QUELLE: Search Engine Land

Veröffentlicht: 2026-05-22
Autor: Berndt Schwanenmeisterja | Seoholics
Lesezeit: 3 min

KI-basierte Content-Workflows: Neue Risiken und die Notwendigkeit strukturierter Inhalte

Die Integration von KI in Content-Workflows verspricht Effizienzsteigerungen, führt aber häufig zu neuen Problemen wie unstrukturierter Content-Produktion und mangelnder Kontrolle. Eine solide Infrastruktur und ein Fokus auf „structured content“ sind entscheidend, um das volle Potenzial von KI auszuschöpfen.

Die Fakten

  • Zunehmende Content-Menge, sinkende Qualität: Viele Teams erleben eine Flut an KI-generierten Inhalten, die jedoch oft unstrukturiert und inkonsistent sind. Schätzungen zufolge steigt der Anteil unstrukturierter Inhalte in Unternehmen um durchschnittlich 25% pro Quartal, wenn keine geeigneten Maßnahmen ergriffen werden.
  • „AI content debt“: Ein neu auftretendes Problem ist die „KI-Content-Schuld“, also der Aufwand, KI-generierte Inhalte nachträglich zu bearbeiten, zu strukturieren und zu optimieren. Dieser Aufwand kann bis zu 40% der ursprünglichen Content-Erstellungszeit ausmachen.
  • Bedeutung von „Structured Content“: In einer KI-gestützten Umgebung gewinnt „Structured Content“ an Bedeutung. Unternehmen, die auf strukturierte Inhalte setzen, verzeichnen eine 15% höhere Effizienz in ihren Content-Workflows.
  • Composable Architecture als Lösung: Eine „Composable Architecture“ ermöglicht die schnelle Erstellung und Wiederverwendung von KI-generierten Inhalten für verschiedene Kanäle. Der Einsatz dieser Architektur kann die „Time-to-Market“ für neue Inhalte um bis zu 30% reduzieren.
  • Wachsender Markt für Content-Engineering: Der Bedarf an Content Engineering, also der disziplinierten Planung und Strukturierung von Inhalten, steigt. Die Anzahl der Stellenangebote im Bereich Content Engineering hat sich im letzten Jahr um 60% erhöht.

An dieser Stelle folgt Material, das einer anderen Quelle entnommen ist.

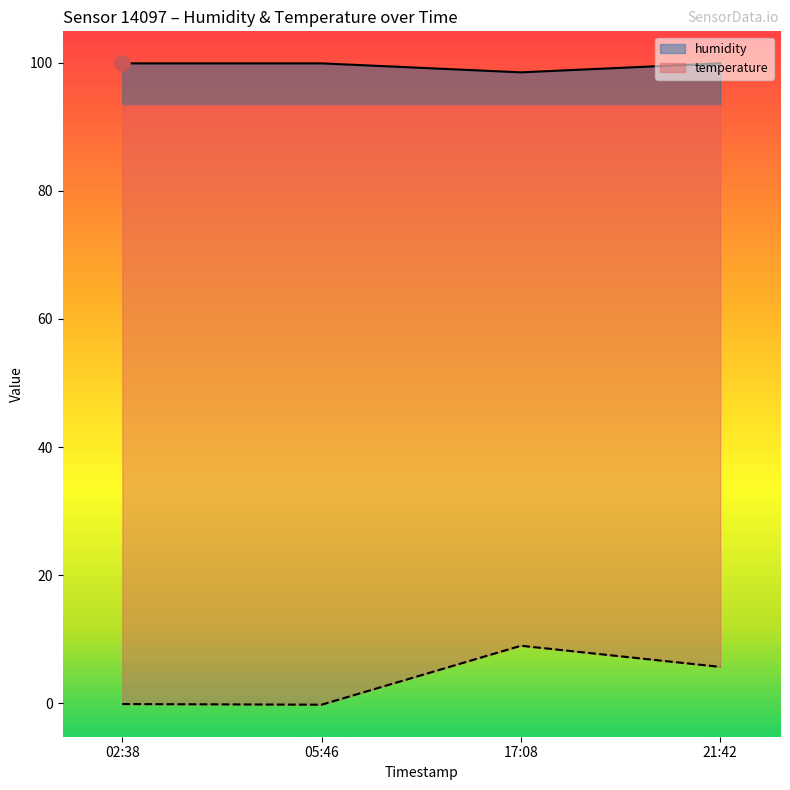

Which series has the largest total across all categories?

humidity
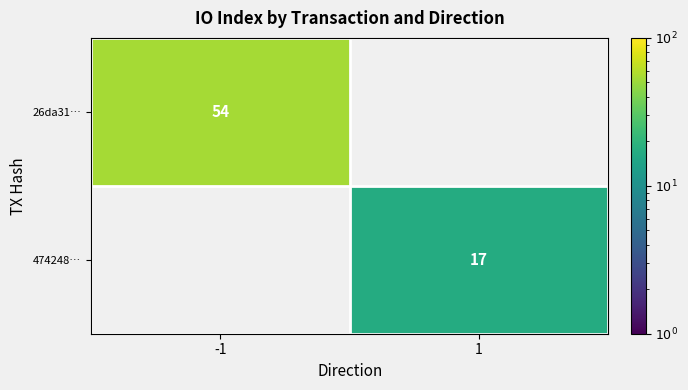

Count the number of data series in this chart.

2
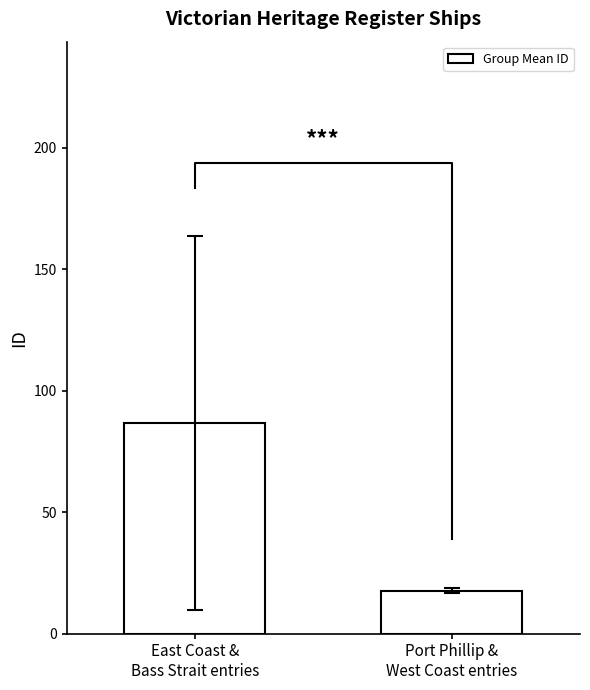

Reading right to left, transcribe all the data shown in this chart.

17.8	86.6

Was bedeutet das für Dich?

  1. Content-Audit durchführen: Analysiere deine bestehenden Inhalte auf Struktur und Qualität. Identifiziere Bereiche, in denen KI-generierte Inhalte unzureichend sind.
  2. „Structured Content“ implementieren: Definiere klare Content-Modelle und Standards für deine Inhalte. Verwende Content-Management-Systeme (CMS) und Headless CMS, die „Structured Content“ unterstützen.
  3. Composable Architecture evaluieren: Prüfe, ob eine Composable Architecture für deine Bedürfnisse geeignet ist. Dies ermöglicht die flexible Kombination verschiedener Content-Komponenten.
  4. Content-Engineering-Team aufbauen: Investiere in die Ausbildung von Mitarbeitern im Bereich Content Engineering oder stelle spezialisierte Fachkräfte ein.
  5. KI-Workflow optimieren: Integriere Qualitätssicherungsmaßnahmen in deinen KI-Content-Workflow, um sicherzustellen, dass alle Inhalte den definierten Standards entsprechen. KI-Content skalieren erfordert eine durchdachte Strategie.

Experten-Meinung

Arthur Mstoyan, Head of SEO bei Storyblok, betont die Notwendigkeit einer soliden Infrastruktur für den erfolgreichen Einsatz von KI im Content-Bereich: „Generative KI war nicht die Wunderlösung, die viele erwartet haben. Ohne eine klare Content-Strategie und eine geeignete Infrastruktur führt KI oft zu mehr Problemen als Lösungen.“

Daten und Zahlen

Laut einer Studie von Third Door Media gaben 78% der befragten Unternehmen an, dass sie Schwierigkeiten haben, die Qualität und Konsistenz ihrer KI-generierten Inhalte sicherzustellen. Nur 22% verfügen über eine vollständig implementierte Content-Strategie, die auf KI zugeschnitten ist. Die durchschnittlichen Kosten für die nachträgliche Bearbeitung von KI-generierten Inhalten belaufen sich auf 12 Euro pro Artikel.

Ausblick

Der Trend zur KI-gestützten Content-Erstellung wird sich fortsetzen. In Zukunft werden Unternehmen verstärkt in „Structured Content“ und Composable Architectures investieren, um die Effizienz und Qualität ihrer Content-Workflows zu verbessern. Der Fokus wird sich von der reinen Content-Produktion hin zur Content-Orchestrierung und -Optimierung verschieben.